Job item:
In the listing below, the lines starting with the line with "Best kept in" and going on through the line with "## 'The Peripheral': That" are to be reproduced exactly, and only those.

==== Recorded information

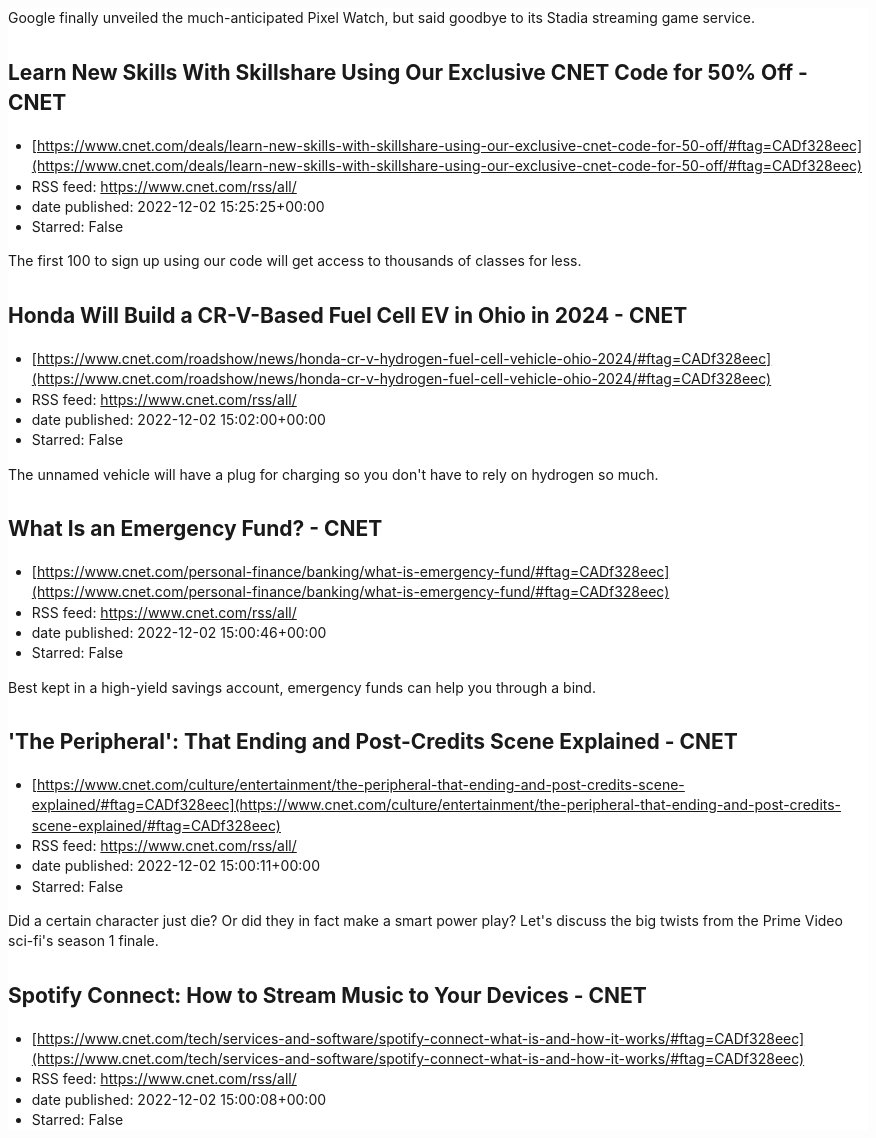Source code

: Google finally unveiled the much-anticipated Pixel Watch, but said goodbye to its Stadia streaming game service.

## Learn New Skills With Skillshare Using Our Exclusive CNET Code for 50% Off     - CNET
 - [https://www.cnet.com/deals/learn-new-skills-with-skillshare-using-our-exclusive-cnet-code-for-50-off/#ftag=CADf328eec](https://www.cnet.com/deals/learn-new-skills-with-skillshare-using-our-exclusive-cnet-code-for-50-off/#ftag=CADf328eec)
 - RSS feed: https://www.cnet.com/rss/all/
 - date published: 2022-12-02 15:25:25+00:00
 - Starred: False

The first 100 to sign up using our code will get access to thousands of classes for less.

## Honda Will Build a CR-V-Based Fuel Cell EV in Ohio in 2024     - CNET
 - [https://www.cnet.com/roadshow/news/honda-cr-v-hydrogen-fuel-cell-vehicle-ohio-2024/#ftag=CADf328eec](https://www.cnet.com/roadshow/news/honda-cr-v-hydrogen-fuel-cell-vehicle-ohio-2024/#ftag=CADf328eec)
 - RSS feed: https://www.cnet.com/rss/all/
 - date published: 2022-12-02 15:02:00+00:00
 - Starred: False

The unnamed vehicle will have a plug for charging so you don't have to rely on hydrogen so much.

## What Is an Emergency Fund?     - CNET
 - [https://www.cnet.com/personal-finance/banking/what-is-emergency-fund/#ftag=CADf328eec](https://www.cnet.com/personal-finance/banking/what-is-emergency-fund/#ftag=CADf328eec)
 - RSS feed: https://www.cnet.com/rss/all/
 - date published: 2022-12-02 15:00:46+00:00
 - Starred: False

Best kept in a high-yield savings account, emergency funds can help you through a bind.

## 'The Peripheral': That Ending and Post-Credits Scene Explained     - CNET
 - [https://www.cnet.com/culture/entertainment/the-peripheral-that-ending-and-post-credits-scene-explained/#ftag=CADf328eec](https://www.cnet.com/culture/entertainment/the-peripheral-that-ending-and-post-credits-scene-explained/#ftag=CADf328eec)
 - RSS feed: https://www.cnet.com/rss/all/
 - date published: 2022-12-02 15:00:11+00:00
 - Starred: False

Did a certain character just die? Or did they in fact make a smart power play? Let's discuss the big twists from the Prime Video sci-fi's season 1 finale.

## Spotify Connect: How to Stream Music to Your Devices     - CNET
 - [https://www.cnet.com/tech/services-and-software/spotify-connect-what-is-and-how-it-works/#ftag=CADf328eec](https://www.cnet.com/tech/services-and-software/spotify-connect-what-is-and-how-it-works/#ftag=CADf328eec)
 - RSS feed: https://www.cnet.com/rss/all/
 - date published: 2022-12-02 15:00:08+00:00
 - Starred: False

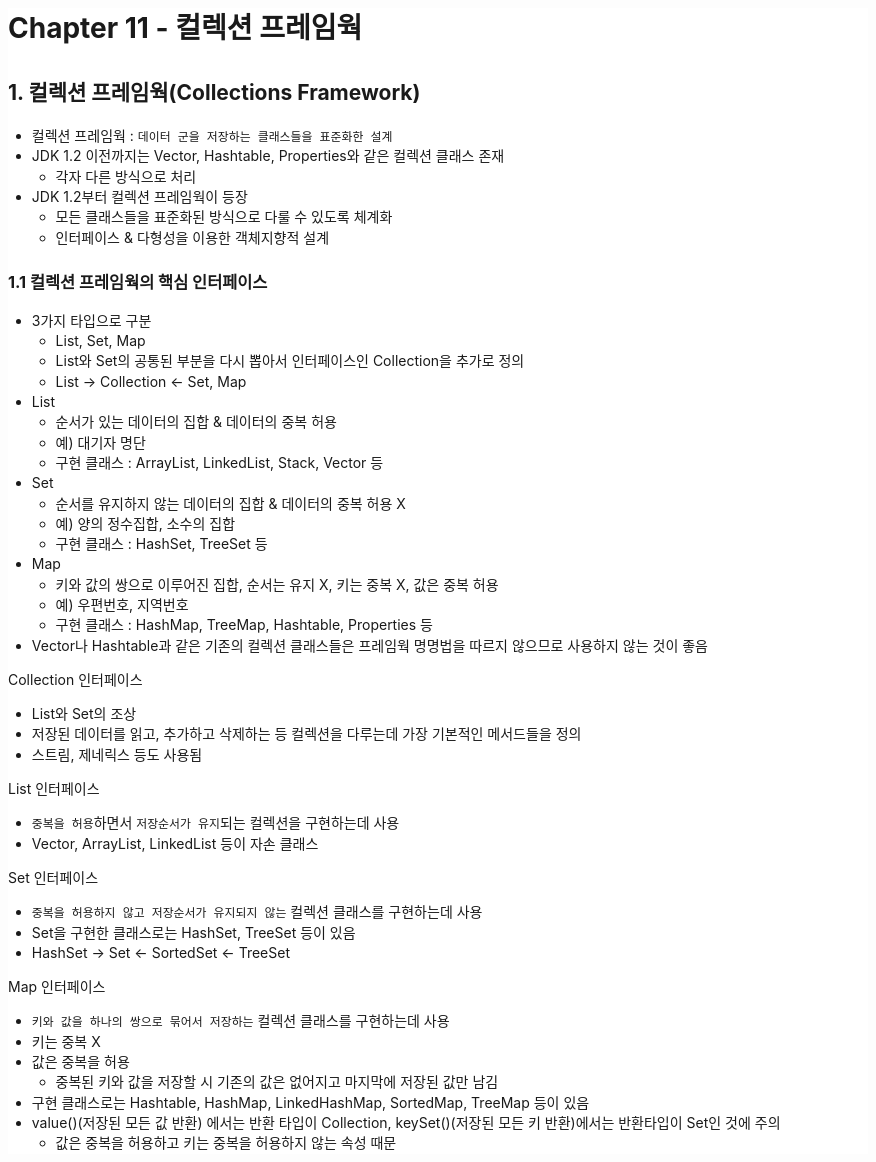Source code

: # Chapter 11 - 컬렉션 프레임웍

## 1. 컬렉션 프레임웍(Collections Framework)

- 컬렉션 프레임웍 : `데이터 군을 저장하는 클래스들을 표준화한 설계`
- JDK 1.2 이전까지는 Vector, Hashtable, Properties와 같은 컬렉션 클래스 존재
  - 각자 다른 방식으로 처리
- JDK 1.2부터 컬렉션 프레임웍이 등장
  - 모든 클래스들을 표준화된 방식으로 다룰 수 있도록 체계화
  - 인터페이스 & 다형성을 이용한 객체지향적 설계

### 1.1 컬렉션 프레임웍의 핵심 인터페이스

- 3가지 타입으로 구분
  - List, Set, Map
  - List와 Set의 공통된 부분을 다시 뽑아서 인터페이스인 Collection을 추가로 정의
  - List -> Collection <- Set, Map
- List
  - 순서가 있는 데이터의 집합 & 데이터의 중복 허용
  - 예) 대기자 명단
  - 구현 클래스 : ArrayList, LinkedList, Stack, Vector 등
- Set
  - 순서를 유지하지 않는 데이터의 집합 & 데이터의 중복 허용 X
  - 예) 양의 정수집합, 소수의 집합
  - 구현 클래스 : HashSet, TreeSet 등
- Map
  - 키와 값의 쌍으로 이루어진 집합, 순서는 유지 X, 키는 중복 X, 값은 중복 허용
  - 예) 우편번호, 지역번호
  - 구현 클래스 : HashMap, TreeMap, Hashtable, Properties 등
- Vector나 Hashtable과 같은 기존의 컬렉션 클래스들은 프레임웍 명명법을 따르지 않으므로 사용하지 않는 것이 좋음

Collection 인터페이스

- List와 Set의 조상
- 저장된 데이터를 읽고, 추가하고 삭제하는 등 컬렉션을 다루는데 가장 기본적인 메서드들을 정의
- 스트림, 제네릭스 등도 사용됨

List 인터페이스

- `중복을 허용`하면서 `저장순서가 유지`되는 컬렉션을 구현하는데 사용
- Vector, ArrayList, LinkedList 등이 자손 클래스

Set 인터페이스

- `중복을 허용하지 않고 저장순서가 유지되지 않는` 컬렉션 클래스를 구현하는데 사용
- Set을 구현한 클래스로는 HashSet, TreeSet 등이 있음
- HashSet -> Set <- SortedSet <- TreeSet

Map 인터페이스

- `키와 값을 하나의 쌍으로 묶어서 저장하는` 컬렉션 클래스를 구현하는데 사용
- 키는 중복 X
- 값은 중복을 허용
  - 중복된 키와 값을 저장할 시 기존의 값은 없어지고 마지막에 저장된 값만 남김
- 구현 클래스로는 Hashtable, HashMap, LinkedHashMap, SortedMap, TreeMap 등이 있음
- value()(저장된 모든 값 반환) 에서는 반환 타입이 Collection, keySet()(저장된 모든 키 반환)에서는 반환타입이 Set인 것에 주의
  - 값은 중복을 허용하고 키는 중복을 허용하지 않는 속성 때문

========

Exercise output:
Best kept in a high-yield savings account, emergency funds can help you through a bind.

## 'The Peripheral': That Ending and Post-Credits Scene Explained     - CNET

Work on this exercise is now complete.